• [ASSIGNMENT] For this exercise, write out only the lines of the entries below from the one with "1274 505 45.81" up to and including the one with "741 178 30.33", exactly as they are. Pictures stay out.

• [PROVIDED MATERIAL]
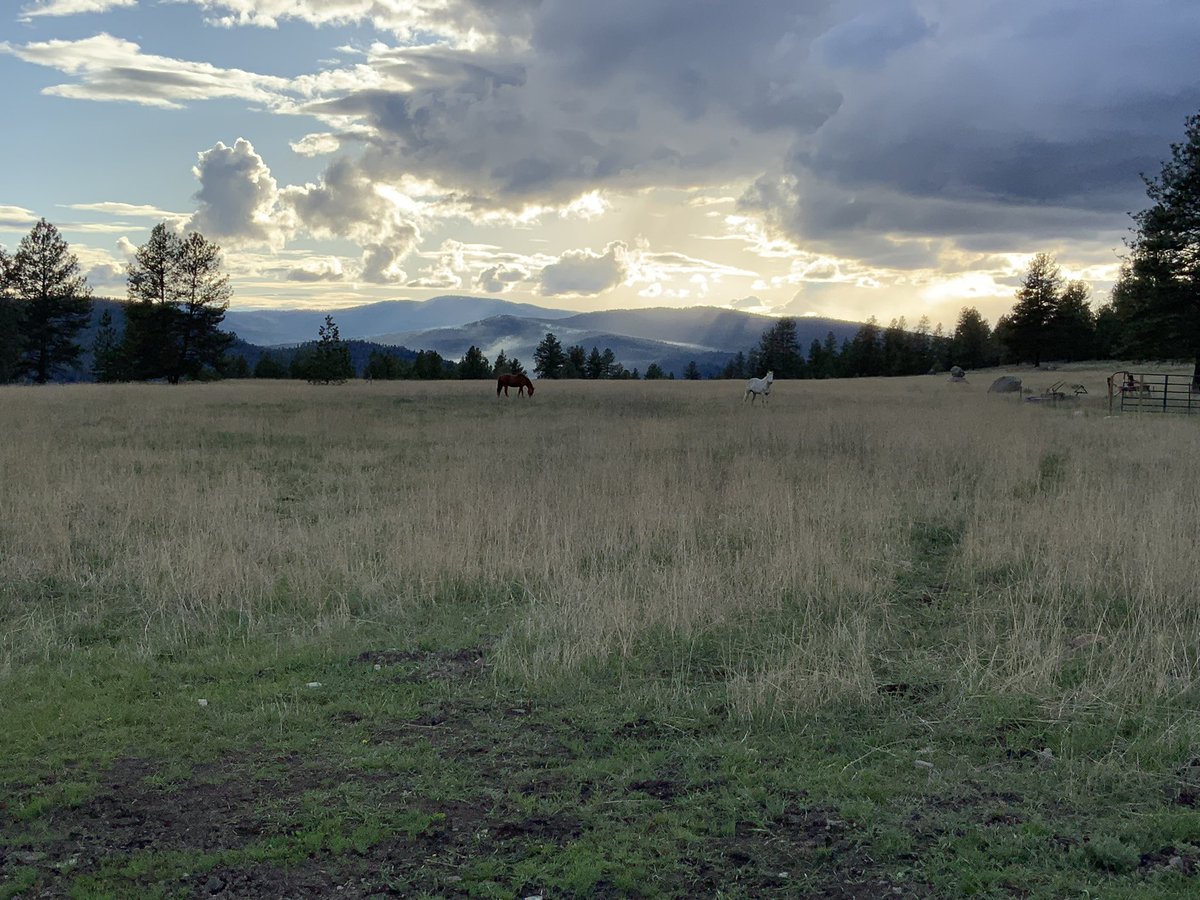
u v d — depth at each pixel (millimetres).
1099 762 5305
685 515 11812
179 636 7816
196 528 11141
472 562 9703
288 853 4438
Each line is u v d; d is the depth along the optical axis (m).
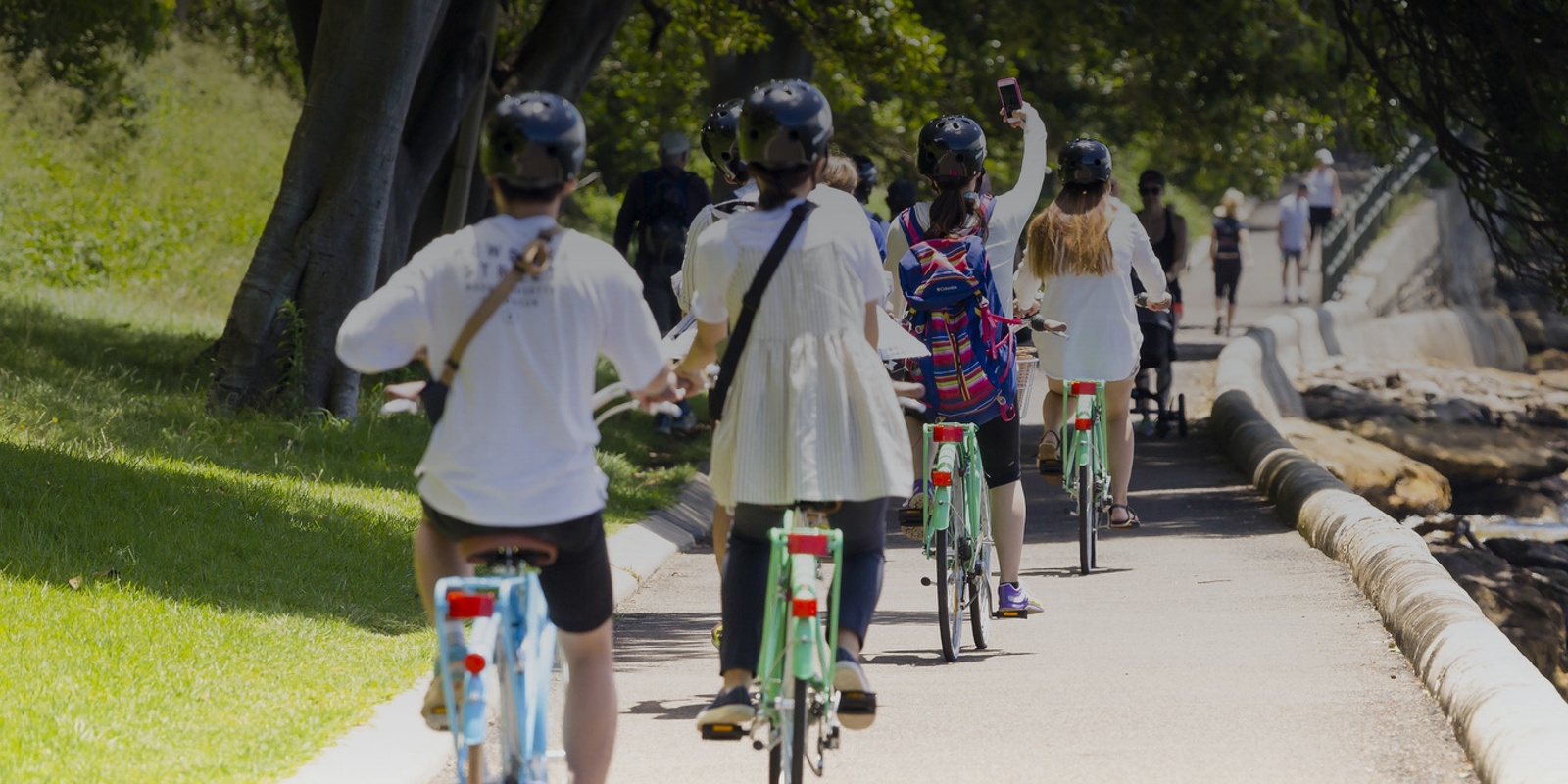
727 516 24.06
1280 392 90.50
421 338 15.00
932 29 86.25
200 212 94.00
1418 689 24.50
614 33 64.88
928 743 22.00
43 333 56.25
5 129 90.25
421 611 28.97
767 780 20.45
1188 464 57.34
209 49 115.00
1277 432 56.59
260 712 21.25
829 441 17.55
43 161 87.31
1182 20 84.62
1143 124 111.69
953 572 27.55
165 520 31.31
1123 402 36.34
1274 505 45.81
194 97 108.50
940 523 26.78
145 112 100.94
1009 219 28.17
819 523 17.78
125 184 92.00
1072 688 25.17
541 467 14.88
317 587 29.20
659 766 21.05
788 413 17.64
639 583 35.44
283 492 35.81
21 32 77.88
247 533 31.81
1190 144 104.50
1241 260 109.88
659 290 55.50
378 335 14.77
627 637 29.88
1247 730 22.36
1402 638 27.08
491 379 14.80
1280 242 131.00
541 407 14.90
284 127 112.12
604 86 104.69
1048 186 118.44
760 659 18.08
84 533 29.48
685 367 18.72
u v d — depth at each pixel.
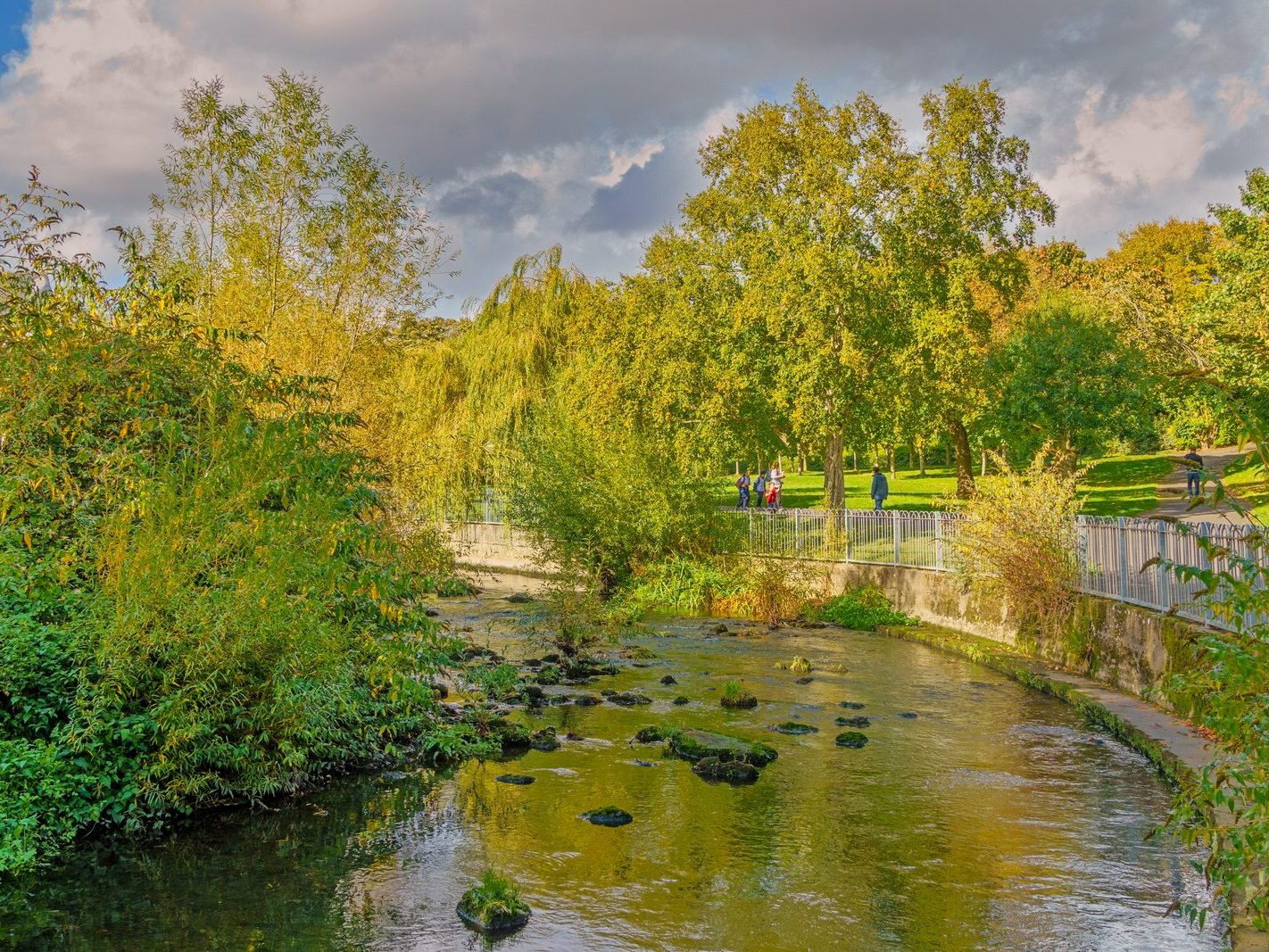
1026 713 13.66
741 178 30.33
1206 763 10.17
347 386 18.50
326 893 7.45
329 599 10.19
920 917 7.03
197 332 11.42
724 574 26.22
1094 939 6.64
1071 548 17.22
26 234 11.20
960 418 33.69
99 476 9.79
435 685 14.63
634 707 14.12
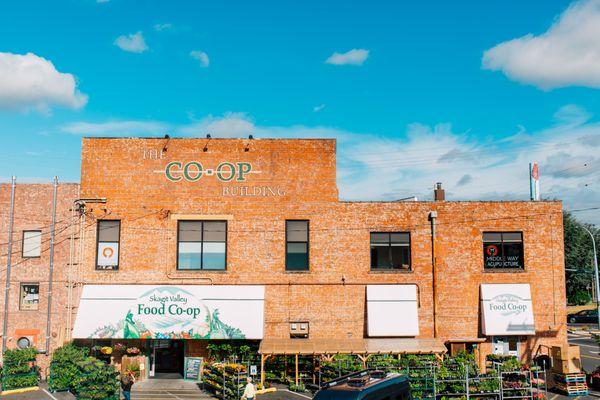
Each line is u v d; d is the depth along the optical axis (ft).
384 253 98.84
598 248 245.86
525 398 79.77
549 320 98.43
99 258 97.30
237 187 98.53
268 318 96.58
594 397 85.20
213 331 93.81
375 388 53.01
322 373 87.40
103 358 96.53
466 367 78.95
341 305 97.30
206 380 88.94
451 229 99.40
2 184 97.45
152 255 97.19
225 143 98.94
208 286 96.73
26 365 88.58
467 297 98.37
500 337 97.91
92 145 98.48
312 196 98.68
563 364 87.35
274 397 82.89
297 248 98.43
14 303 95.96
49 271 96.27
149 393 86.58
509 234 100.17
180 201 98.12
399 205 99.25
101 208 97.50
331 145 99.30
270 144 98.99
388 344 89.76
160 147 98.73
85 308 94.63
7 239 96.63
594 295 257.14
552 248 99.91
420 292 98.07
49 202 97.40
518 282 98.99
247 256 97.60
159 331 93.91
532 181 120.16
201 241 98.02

• [FINISHED TASK]
1274 505 45.81
194 97 108.50
940 523 26.78
145 112 100.94
1009 219 28.17
819 523 17.78
125 184 92.00
1072 688 25.17
541 467 14.88
317 587 29.20
659 766 21.05
788 413 17.64
639 583 35.44
283 492 35.81
21 32 77.88
247 533 31.81
1190 144 104.50
1241 260 109.88
659 290 55.50
378 335 14.77
627 637 29.88
1247 730 22.36
1402 638 27.08
491 379 14.80
1280 242 131.00
541 407 14.90
284 127 112.12
604 86 104.69
1048 186 118.44
760 659 18.08
84 533 29.48
685 367 18.72
u v d — depth at each pixel.
1026 713 13.66
741 178 30.33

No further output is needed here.